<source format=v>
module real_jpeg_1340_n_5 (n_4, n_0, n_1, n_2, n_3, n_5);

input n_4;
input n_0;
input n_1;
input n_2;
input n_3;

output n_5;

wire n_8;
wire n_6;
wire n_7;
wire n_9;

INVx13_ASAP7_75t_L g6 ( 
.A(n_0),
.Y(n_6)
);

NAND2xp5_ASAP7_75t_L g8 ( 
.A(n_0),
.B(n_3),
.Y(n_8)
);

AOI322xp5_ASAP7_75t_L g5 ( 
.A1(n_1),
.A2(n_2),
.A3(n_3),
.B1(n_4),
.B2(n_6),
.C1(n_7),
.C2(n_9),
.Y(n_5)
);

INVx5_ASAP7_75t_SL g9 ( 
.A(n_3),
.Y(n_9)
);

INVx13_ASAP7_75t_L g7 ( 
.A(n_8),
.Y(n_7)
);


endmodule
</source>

==

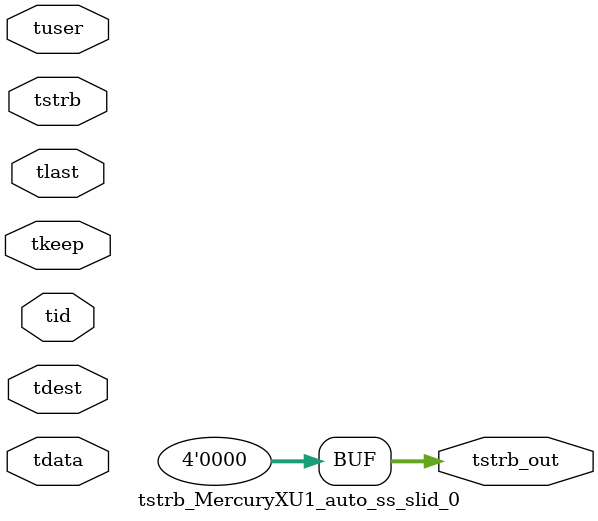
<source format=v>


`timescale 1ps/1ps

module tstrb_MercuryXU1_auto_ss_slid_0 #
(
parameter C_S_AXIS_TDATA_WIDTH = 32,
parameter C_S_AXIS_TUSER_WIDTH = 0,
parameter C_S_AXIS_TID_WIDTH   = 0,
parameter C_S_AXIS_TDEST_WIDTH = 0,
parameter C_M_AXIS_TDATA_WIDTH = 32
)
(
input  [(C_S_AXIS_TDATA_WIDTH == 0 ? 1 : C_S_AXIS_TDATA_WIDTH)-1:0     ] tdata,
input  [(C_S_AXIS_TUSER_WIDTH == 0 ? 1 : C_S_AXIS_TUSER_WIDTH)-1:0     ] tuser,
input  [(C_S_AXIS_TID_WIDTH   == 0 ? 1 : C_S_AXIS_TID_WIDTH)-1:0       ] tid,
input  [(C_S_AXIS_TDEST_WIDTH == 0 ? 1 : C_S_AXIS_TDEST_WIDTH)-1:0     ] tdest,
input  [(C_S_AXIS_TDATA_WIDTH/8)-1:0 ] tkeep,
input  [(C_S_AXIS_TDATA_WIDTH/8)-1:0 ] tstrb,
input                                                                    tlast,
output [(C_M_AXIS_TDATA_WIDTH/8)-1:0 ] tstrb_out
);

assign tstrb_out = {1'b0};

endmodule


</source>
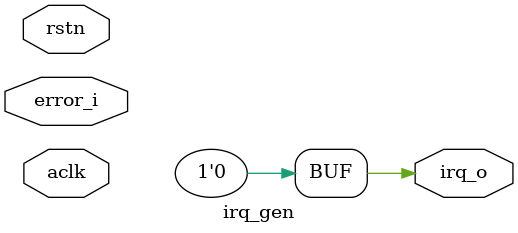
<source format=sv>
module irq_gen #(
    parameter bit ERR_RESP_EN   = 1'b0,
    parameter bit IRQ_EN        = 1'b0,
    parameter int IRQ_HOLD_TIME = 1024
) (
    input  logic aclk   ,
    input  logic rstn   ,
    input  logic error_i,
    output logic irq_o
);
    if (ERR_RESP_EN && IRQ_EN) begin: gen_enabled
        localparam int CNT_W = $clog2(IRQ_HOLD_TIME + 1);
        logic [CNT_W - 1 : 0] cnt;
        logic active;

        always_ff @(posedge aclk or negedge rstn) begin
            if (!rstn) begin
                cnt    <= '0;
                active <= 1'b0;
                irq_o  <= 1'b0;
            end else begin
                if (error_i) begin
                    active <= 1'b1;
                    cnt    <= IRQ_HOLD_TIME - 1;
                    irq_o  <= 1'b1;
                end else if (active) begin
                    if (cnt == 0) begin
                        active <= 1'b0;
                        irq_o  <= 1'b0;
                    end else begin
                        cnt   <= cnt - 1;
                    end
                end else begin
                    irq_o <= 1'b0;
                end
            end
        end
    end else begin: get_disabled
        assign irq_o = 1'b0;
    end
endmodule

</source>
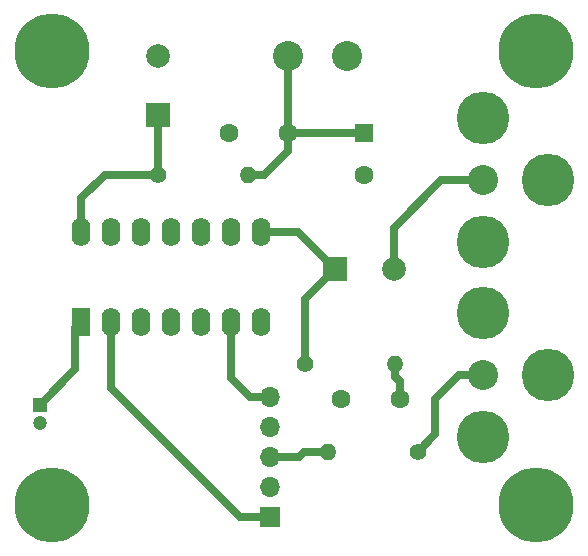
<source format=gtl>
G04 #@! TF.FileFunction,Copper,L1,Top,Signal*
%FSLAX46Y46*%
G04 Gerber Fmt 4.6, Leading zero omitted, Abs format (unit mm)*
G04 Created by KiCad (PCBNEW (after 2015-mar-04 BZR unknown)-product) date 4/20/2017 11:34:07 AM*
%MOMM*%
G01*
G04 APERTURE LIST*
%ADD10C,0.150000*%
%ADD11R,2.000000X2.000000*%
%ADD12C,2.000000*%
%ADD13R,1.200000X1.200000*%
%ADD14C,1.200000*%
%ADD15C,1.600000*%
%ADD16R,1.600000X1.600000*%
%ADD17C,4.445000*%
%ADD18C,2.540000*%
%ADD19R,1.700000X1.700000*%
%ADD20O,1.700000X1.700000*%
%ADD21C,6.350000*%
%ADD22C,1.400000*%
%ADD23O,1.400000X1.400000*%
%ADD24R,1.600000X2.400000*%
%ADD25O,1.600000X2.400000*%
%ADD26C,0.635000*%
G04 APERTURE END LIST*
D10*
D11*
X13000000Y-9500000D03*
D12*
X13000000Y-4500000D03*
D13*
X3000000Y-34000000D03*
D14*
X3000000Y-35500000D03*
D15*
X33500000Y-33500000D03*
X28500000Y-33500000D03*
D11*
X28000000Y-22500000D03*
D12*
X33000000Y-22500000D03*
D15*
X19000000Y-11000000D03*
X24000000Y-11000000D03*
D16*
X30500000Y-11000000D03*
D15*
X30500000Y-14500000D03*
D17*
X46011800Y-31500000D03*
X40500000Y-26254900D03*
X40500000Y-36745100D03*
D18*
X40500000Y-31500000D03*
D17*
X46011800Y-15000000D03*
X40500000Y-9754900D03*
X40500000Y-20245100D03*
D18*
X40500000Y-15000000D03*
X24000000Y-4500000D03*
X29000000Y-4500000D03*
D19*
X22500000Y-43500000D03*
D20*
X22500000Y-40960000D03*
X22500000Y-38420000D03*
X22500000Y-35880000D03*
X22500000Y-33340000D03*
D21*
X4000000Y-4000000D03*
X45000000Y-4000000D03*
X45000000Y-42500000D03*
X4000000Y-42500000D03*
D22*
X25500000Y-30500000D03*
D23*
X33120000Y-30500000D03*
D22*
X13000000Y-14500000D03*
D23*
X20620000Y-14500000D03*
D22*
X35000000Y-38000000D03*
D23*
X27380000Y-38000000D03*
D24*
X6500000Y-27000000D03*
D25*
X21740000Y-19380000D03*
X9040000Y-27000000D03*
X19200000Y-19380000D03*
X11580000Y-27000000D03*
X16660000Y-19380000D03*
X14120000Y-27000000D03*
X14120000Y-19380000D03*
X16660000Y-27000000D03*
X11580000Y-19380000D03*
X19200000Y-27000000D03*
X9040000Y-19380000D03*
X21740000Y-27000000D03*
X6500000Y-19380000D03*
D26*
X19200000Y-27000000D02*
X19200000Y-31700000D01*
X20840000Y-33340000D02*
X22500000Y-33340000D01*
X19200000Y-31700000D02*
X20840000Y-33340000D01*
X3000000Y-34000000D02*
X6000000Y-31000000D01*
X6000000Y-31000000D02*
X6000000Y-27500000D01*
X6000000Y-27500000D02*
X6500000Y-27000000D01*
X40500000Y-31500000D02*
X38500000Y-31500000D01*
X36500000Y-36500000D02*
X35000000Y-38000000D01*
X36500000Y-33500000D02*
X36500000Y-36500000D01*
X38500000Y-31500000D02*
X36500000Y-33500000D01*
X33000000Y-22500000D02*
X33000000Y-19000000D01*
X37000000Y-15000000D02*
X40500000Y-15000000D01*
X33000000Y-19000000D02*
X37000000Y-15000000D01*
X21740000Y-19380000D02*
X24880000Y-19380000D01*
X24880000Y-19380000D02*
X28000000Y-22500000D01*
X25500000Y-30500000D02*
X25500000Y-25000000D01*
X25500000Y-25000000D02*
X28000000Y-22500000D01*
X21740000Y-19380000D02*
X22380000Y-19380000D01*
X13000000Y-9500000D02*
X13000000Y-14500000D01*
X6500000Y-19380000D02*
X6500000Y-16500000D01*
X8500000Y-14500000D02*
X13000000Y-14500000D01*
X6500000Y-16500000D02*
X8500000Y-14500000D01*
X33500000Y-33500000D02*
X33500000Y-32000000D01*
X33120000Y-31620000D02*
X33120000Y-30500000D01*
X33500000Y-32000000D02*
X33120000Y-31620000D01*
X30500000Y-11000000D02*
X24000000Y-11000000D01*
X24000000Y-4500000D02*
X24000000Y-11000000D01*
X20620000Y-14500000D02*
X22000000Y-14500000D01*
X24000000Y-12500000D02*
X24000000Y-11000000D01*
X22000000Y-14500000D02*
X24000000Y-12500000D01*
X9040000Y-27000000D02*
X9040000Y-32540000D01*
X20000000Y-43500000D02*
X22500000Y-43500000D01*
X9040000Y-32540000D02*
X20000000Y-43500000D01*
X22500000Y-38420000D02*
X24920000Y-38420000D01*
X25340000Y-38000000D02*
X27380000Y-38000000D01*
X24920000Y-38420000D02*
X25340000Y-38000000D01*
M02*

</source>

==

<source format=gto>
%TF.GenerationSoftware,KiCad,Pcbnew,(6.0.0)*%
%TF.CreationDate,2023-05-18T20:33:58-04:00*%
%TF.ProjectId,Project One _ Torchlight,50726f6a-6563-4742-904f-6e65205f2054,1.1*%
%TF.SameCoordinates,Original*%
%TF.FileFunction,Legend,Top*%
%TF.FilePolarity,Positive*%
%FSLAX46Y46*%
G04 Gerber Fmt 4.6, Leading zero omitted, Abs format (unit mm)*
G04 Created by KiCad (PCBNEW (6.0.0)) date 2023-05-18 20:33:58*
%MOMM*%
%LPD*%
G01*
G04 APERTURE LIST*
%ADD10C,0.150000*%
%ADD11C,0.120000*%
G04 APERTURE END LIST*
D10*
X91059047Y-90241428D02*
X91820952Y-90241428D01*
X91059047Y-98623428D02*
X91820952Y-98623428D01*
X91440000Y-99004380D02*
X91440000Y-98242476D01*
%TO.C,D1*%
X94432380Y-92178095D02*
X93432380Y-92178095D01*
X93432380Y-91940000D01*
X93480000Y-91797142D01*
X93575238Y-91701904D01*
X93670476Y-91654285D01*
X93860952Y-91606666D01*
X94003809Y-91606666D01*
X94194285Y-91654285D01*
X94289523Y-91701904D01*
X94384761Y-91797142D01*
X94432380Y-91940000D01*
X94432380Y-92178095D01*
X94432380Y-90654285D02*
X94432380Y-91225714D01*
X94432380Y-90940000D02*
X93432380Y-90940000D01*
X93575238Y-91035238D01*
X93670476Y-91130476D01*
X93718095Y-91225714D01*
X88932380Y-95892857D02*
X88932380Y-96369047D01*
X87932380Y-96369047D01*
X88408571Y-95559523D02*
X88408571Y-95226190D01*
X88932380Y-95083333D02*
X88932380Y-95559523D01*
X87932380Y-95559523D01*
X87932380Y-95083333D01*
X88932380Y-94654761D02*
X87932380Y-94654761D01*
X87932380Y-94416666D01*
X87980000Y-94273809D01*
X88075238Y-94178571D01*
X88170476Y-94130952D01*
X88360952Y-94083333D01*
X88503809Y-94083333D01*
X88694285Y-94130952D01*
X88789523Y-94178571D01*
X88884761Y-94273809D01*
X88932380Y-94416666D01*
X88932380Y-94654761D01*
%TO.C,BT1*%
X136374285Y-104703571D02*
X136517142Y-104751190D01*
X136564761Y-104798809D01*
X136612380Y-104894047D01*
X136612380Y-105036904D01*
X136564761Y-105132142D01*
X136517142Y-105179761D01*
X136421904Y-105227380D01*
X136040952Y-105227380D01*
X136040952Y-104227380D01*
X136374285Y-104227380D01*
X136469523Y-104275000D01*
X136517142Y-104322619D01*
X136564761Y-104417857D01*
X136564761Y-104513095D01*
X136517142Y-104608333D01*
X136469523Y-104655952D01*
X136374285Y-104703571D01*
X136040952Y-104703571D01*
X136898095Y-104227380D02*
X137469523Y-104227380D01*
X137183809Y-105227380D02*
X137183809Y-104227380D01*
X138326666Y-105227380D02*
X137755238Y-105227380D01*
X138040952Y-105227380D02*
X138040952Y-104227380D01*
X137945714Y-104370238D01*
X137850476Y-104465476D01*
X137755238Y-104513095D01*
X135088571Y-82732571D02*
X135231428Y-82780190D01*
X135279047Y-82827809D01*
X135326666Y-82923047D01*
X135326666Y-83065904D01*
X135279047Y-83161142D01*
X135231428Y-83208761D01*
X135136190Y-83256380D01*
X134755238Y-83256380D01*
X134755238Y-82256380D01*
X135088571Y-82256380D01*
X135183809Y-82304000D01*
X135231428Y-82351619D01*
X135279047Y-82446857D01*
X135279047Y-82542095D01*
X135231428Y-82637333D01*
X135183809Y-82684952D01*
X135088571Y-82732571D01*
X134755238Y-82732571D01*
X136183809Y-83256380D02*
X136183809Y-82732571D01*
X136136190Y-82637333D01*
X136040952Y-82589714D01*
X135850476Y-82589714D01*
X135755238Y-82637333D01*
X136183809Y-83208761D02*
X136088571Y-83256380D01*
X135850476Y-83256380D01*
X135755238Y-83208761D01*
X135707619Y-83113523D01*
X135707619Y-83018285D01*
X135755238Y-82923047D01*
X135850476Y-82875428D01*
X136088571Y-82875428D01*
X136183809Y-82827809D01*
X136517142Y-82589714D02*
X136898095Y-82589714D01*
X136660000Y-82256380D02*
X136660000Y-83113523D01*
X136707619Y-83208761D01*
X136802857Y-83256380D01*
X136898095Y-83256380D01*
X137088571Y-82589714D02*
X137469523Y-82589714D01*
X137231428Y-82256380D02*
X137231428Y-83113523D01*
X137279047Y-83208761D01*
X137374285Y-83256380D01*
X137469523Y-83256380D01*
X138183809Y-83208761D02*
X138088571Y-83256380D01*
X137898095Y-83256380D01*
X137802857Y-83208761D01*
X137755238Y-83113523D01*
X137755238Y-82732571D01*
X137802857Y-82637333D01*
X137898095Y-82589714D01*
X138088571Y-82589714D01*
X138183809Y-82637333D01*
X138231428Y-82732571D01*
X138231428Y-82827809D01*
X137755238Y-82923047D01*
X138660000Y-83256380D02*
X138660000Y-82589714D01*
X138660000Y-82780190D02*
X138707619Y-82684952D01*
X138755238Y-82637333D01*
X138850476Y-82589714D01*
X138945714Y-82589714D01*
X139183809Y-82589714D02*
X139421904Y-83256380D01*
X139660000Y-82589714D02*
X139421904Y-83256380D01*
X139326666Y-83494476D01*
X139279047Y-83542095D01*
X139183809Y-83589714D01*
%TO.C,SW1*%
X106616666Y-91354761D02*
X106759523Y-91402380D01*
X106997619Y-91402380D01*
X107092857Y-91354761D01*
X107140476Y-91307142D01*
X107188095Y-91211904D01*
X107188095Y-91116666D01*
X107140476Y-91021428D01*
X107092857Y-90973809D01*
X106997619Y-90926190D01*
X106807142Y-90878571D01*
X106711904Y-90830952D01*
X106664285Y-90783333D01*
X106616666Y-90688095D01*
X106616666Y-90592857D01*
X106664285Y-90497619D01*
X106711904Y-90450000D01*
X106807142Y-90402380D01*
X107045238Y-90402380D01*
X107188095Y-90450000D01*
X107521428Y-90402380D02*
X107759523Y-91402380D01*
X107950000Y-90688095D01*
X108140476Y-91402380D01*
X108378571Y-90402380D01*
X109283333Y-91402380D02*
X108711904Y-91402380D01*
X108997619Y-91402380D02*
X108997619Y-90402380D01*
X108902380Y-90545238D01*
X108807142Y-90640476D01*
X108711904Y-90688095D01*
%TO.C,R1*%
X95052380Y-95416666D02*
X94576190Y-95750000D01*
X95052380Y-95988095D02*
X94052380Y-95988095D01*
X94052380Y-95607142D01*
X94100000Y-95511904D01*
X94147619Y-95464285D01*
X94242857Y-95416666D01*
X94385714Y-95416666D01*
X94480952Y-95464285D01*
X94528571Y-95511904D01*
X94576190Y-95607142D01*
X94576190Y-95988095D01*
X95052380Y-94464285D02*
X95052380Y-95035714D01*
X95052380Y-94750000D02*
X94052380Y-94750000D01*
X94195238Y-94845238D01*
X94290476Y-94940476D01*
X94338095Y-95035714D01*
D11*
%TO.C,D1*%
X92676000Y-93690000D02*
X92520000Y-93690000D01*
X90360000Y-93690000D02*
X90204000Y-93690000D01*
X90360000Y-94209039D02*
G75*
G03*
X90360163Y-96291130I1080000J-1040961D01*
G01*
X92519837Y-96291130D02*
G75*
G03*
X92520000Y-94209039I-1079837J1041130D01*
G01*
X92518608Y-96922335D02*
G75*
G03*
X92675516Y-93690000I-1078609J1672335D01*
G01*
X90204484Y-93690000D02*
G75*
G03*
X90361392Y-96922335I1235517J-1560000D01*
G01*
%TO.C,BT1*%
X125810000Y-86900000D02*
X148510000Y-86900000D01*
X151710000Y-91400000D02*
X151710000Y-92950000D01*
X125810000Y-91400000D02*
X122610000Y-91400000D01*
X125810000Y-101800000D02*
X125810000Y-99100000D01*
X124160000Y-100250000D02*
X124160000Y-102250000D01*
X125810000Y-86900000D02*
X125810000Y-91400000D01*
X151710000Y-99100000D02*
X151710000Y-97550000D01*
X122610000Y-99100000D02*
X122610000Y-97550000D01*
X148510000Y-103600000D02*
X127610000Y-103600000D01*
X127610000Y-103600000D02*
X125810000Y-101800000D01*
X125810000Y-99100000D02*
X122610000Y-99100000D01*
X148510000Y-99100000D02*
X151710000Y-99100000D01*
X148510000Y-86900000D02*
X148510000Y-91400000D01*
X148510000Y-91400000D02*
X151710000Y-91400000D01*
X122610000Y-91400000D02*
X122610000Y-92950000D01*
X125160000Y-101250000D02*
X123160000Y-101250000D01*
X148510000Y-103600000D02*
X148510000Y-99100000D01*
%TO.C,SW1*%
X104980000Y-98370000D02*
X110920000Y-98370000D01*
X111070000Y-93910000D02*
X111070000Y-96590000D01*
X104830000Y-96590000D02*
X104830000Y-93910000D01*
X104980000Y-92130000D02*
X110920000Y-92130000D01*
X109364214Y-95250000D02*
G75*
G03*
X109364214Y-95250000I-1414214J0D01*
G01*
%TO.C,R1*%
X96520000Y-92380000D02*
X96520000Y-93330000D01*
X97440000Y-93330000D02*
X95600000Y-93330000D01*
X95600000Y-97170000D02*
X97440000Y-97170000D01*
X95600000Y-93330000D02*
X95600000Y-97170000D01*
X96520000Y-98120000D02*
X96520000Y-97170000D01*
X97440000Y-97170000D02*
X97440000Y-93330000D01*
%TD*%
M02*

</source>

* **Brief**
Only the lines above starting with the one with "X136183809Y-82827809D01*" and going through the one with "X108807142Y-90640476D01*" are to be copied, word for word and with both ends kept.

* **Result below**
X136183809Y-82827809D01*
X136517142Y-82589714D02*
X136898095Y-82589714D01*
X136660000Y-82256380D02*
X136660000Y-83113523D01*
X136707619Y-83208761D01*
X136802857Y-83256380D01*
X136898095Y-83256380D01*
X137088571Y-82589714D02*
X137469523Y-82589714D01*
X137231428Y-82256380D02*
X137231428Y-83113523D01*
X137279047Y-83208761D01*
X137374285Y-83256380D01*
X137469523Y-83256380D01*
X138183809Y-83208761D02*
X138088571Y-83256380D01*
X137898095Y-83256380D01*
X137802857Y-83208761D01*
X137755238Y-83113523D01*
X137755238Y-82732571D01*
X137802857Y-82637333D01*
X137898095Y-82589714D01*
X138088571Y-82589714D01*
X138183809Y-82637333D01*
X138231428Y-82732571D01*
X138231428Y-82827809D01*
X137755238Y-82923047D01*
X138660000Y-83256380D02*
X138660000Y-82589714D01*
X138660000Y-82780190D02*
X138707619Y-82684952D01*
X138755238Y-82637333D01*
X138850476Y-82589714D01*
X138945714Y-82589714D01*
X139183809Y-82589714D02*
X139421904Y-83256380D01*
X139660000Y-82589714D02*
X139421904Y-83256380D01*
X139326666Y-83494476D01*
X139279047Y-83542095D01*
X139183809Y-83589714D01*
%TO.C,SW1*%
X106616666Y-91354761D02*
X106759523Y-91402380D01*
X106997619Y-91402380D01*
X107092857Y-91354761D01*
X107140476Y-91307142D01*
X107188095Y-91211904D01*
X107188095Y-91116666D01*
X107140476Y-91021428D01*
X107092857Y-90973809D01*
X106997619Y-90926190D01*
X106807142Y-90878571D01*
X106711904Y-90830952D01*
X106664285Y-90783333D01*
X106616666Y-90688095D01*
X106616666Y-90592857D01*
X106664285Y-90497619D01*
X106711904Y-90450000D01*
X106807142Y-90402380D01*
X107045238Y-90402380D01*
X107188095Y-90450000D01*
X107521428Y-90402380D02*
X107759523Y-91402380D01*
X107950000Y-90688095D01*
X108140476Y-91402380D01*
X108378571Y-90402380D01*
X109283333Y-91402380D02*
X108711904Y-91402380D01*
X108997619Y-91402380D02*
X108997619Y-90402380D01*
X108902380Y-90545238D01*
X108807142Y-90640476D01*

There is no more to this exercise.